La passeuse de plantes

Récit imaginé par Cath et facilité par Sophie dans le cadre de l’atelier futurs proches réalisé le 22 juin 2023 en collaboration avec l’assemblée des imaginaires

Thème de l’atelier :  A quoi rêvons-nous pour demain ?

 Depuis toute petite, elle parcourait les chemins avec sa grand-mère. Elle connaissait par cœur tous les puys, ces anciens volcans qui offraient maintenant leurs étendues verdoyantes. Elle aimait la douceur de ces montagnes rondes, avec ce cœur au sommet, comme une coupe qui s’ouvre au ciel. Elle aimait se relier à la puissance de feu au cœur de la terre qui avait, il y a longtemps, craché ses flammes et créé ces formes maintenant refroidies et assagies. 

Elle avait appris les plantes comme on apprend à marcher, comme on apprend à parler. Elle les connaissait chacune par leur nom, leur odeur, leur couleur, leur texture. Elle aimait les redécouvrir à chaque saison, d’abord toute jeune pousse, puis quand elle se déploient, et quand les fleurs sont là, puis les fruits. Elle savait quand les utiliser, celles qui se mangent et celles dont il faut se méfier, celles qui soulagent, celles qui soignent. 

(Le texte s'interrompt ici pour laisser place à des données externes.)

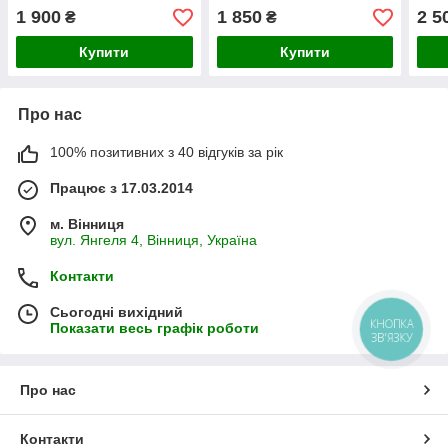
EcoB
1 900
1 850
2 5
₴
₴
Купити
Купити
Про нас
100% позитивних з 40 відгуків за рік
Працює з 17.03.2014
м. Вінниця
вул. Янгеля 4, Вінниця, Україна
Контакти
Сьогодні вихідний
КНОПКА
Показати весь графік роботи
ЗВ'ЯЗКУ
Про нас
Контакти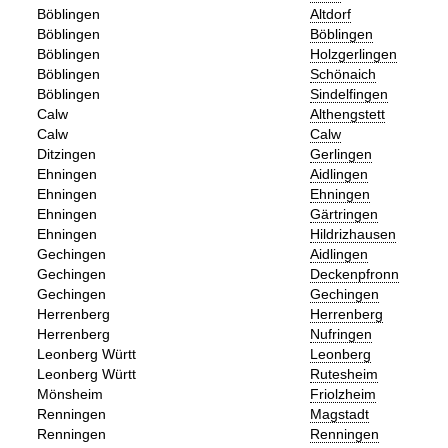
Böblingen
Altdorf
Böblingen
Böblingen
Böblingen
Holzgerlingen
Böblingen
Schönaich
Böblingen
Sindelfingen
Calw
Althengstett
Calw
Calw
Ditzingen
Gerlingen
Ehningen
Aidlingen
Ehningen
Ehningen
Ehningen
Gärtringen
Ehningen
Hildrizhausen
Gechingen
Aidlingen
Gechingen
Deckenpfronn
Gechingen
Gechingen
Herrenberg
Herrenberg
Herrenberg
Nufringen
Leonberg Württ
Leonberg
Leonberg Württ
Rutesheim
Mönsheim
Friolzheim
Renningen
Magstadt
Renningen
Renningen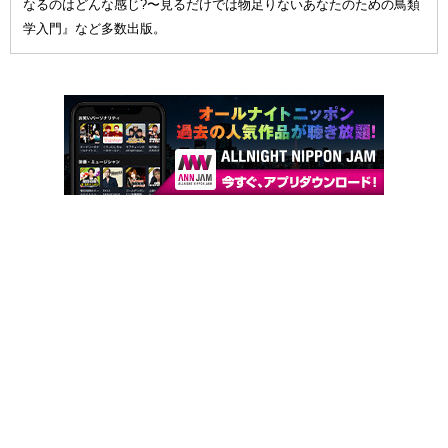
なるのはどんな感じ?〜見るだけでは物足りないあなたのための鳥類
学入門』など多数出版。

Elle avait maintenant 12 ans. Elle partait souvent pour de longues ballades, seule. C’était des moments divins : le silence, la nature, l’infini autour d’elle. 

Quelque chose avait changé au printemps. Cela avait commencé par les premières primevères. Elle s’était arrêtée pour les contempler, et là pendant quelques instants, elle avait comme disparu à elle même et était devenue primevère. Un moment fugace. Elle s’était demandé si elle n’avait pas rêvé. Puis ça c’était reproduit, de plus en plus souvent. C’était devenu régulier. Elle communiait avec les plantes. 

Après une période, où troublée, elle hésitait presque à retourner sur les chemins, elle s’en ouvrit à sa grand-mère. Celle ci ne parut pas étonnée. « C’est ton talent ma chérie. Tu as reçu ce don d’être une passeuse, de parler le langage des plantes et celui des humains. »

Rassurée, elle s’était autorisée à le découvrir pleinement. Non seulement, elle vivait ce lien avec la plante, mais aussi toute personne qui lui donnait la main à ce moment là, pouvait elle-même capter la connaissance de cette plante. Au début, c’étaient les enfants, -les plus jeunes, qui ne se posent pas de questions et prennent le cœur ouvert ce que la vie leur offre- qui venaient avec elle en balade, fascinés par ces instants magiques, puis les plus grands eurent envie d’en profiter eux aussi. Puis des adultes, intrigués par ce que leurs enfants leur apprenaient, vinrent aussi se promener et rencontrer les plantes avec elle. 

Grâce à elle, tout le village redécouvrit très rapidement la connaissance des plantes sauvages, pour se nourrir et pour se soigner.